* _Task directions_: Your reply should be the complete data, reproduced exactly.

[Stored items]

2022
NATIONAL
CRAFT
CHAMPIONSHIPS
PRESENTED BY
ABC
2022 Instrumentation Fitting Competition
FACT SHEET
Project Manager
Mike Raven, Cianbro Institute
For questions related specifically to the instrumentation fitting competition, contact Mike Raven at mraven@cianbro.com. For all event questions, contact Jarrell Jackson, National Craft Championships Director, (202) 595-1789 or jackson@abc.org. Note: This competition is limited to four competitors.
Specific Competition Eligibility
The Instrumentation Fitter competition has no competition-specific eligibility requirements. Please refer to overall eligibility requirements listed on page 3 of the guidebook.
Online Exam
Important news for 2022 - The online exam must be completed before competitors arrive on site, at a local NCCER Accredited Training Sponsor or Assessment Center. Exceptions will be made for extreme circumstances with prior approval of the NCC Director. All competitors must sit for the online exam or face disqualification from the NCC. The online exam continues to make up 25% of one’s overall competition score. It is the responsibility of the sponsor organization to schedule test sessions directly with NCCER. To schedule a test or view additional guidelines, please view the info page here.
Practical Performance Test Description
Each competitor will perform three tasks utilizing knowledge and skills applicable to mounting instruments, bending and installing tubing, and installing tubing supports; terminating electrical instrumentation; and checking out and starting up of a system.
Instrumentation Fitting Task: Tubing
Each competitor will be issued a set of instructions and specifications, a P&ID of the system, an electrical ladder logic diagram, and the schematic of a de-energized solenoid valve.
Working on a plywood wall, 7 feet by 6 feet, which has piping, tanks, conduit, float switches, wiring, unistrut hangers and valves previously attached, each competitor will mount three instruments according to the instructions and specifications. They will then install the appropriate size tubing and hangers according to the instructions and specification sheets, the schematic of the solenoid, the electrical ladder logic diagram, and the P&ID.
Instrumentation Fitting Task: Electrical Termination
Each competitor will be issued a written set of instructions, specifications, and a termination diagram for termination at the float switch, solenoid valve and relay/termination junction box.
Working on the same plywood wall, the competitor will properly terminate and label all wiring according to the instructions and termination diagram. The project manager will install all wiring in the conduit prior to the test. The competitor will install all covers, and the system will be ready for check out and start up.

* _Solution to this exercise_:
2022
NATIONAL
CRAFT
CHAMPIONSHIPS
PRESENTED BY
ABC
2022 Instrumentation Fitting Competition
FACT SHEET
Project Manager
Mike Raven, Cianbro Institute
For questions related specifically to the instrumentation fitting competition, contact Mike Raven at mraven@cianbro.com. For all event questions, contact Jarrell Jackson, National Craft Championships Director, (202) 595-1789 or jackson@abc.org. Note: This competition is limited to four competitors.
Specific Competition Eligibility
The Instrumentation Fitter competition has no competition-specific eligibility requirements. Please refer to overall eligibility requirements listed on page 3 of the guidebook.
Online Exam
Important news for 2022 - The online exam must be completed before competitors arrive on site, at a local NCCER Accredited Training Sponsor or Assessment Center. Exceptions will be made for extreme circumstances with prior approval of the NCC Director. All competitors must sit for the online exam or face disqualification from the NCC. The online exam continues to make up 25% of one’s overall competition score. It is the responsibility of the sponsor organization to schedule test sessions directly with NCCER. To schedule a test or view additional guidelines, please view the info page here.
Practical Performance Test Description
Each competitor will perform three tasks utilizing knowledge and skills applicable to mounting instruments, bending and installing tubing, and installing tubing supports; terminating electrical instrumentation; and checking out and starting up of a system.
Instrumentation Fitting Task: Tubing
Each competitor will be issued a set of instructions and specifications, a P&ID of the system, an electrical ladder logic diagram, and the schematic of a de-energized solenoid valve.
Working on a plywood wall, 7 feet by 6 feet, which has piping, tanks, conduit, float switches, wiring, unistrut hangers and valves previously attached, each competitor will mount three instruments according to the instructions and specifications. They will then install the appropriate size tubing and hangers according to the instructions and specification sheets, the schematic of the solenoid, the electrical ladder logic diagram, and the P&ID.
Instrumentation Fitting Task: Electrical Termination
Each competitor will be issued a written set of instructions, specifications, and a termination diagram for termination at the float switch, solenoid valve and relay/termination junction box.
Working on the same plywood wall, the competitor will properly terminate and label all wiring according to the instructions and termination diagram. The project manager will install all wiring in the conduit prior to the test. The competitor will install all covers, and the system will be ready for check out and start up.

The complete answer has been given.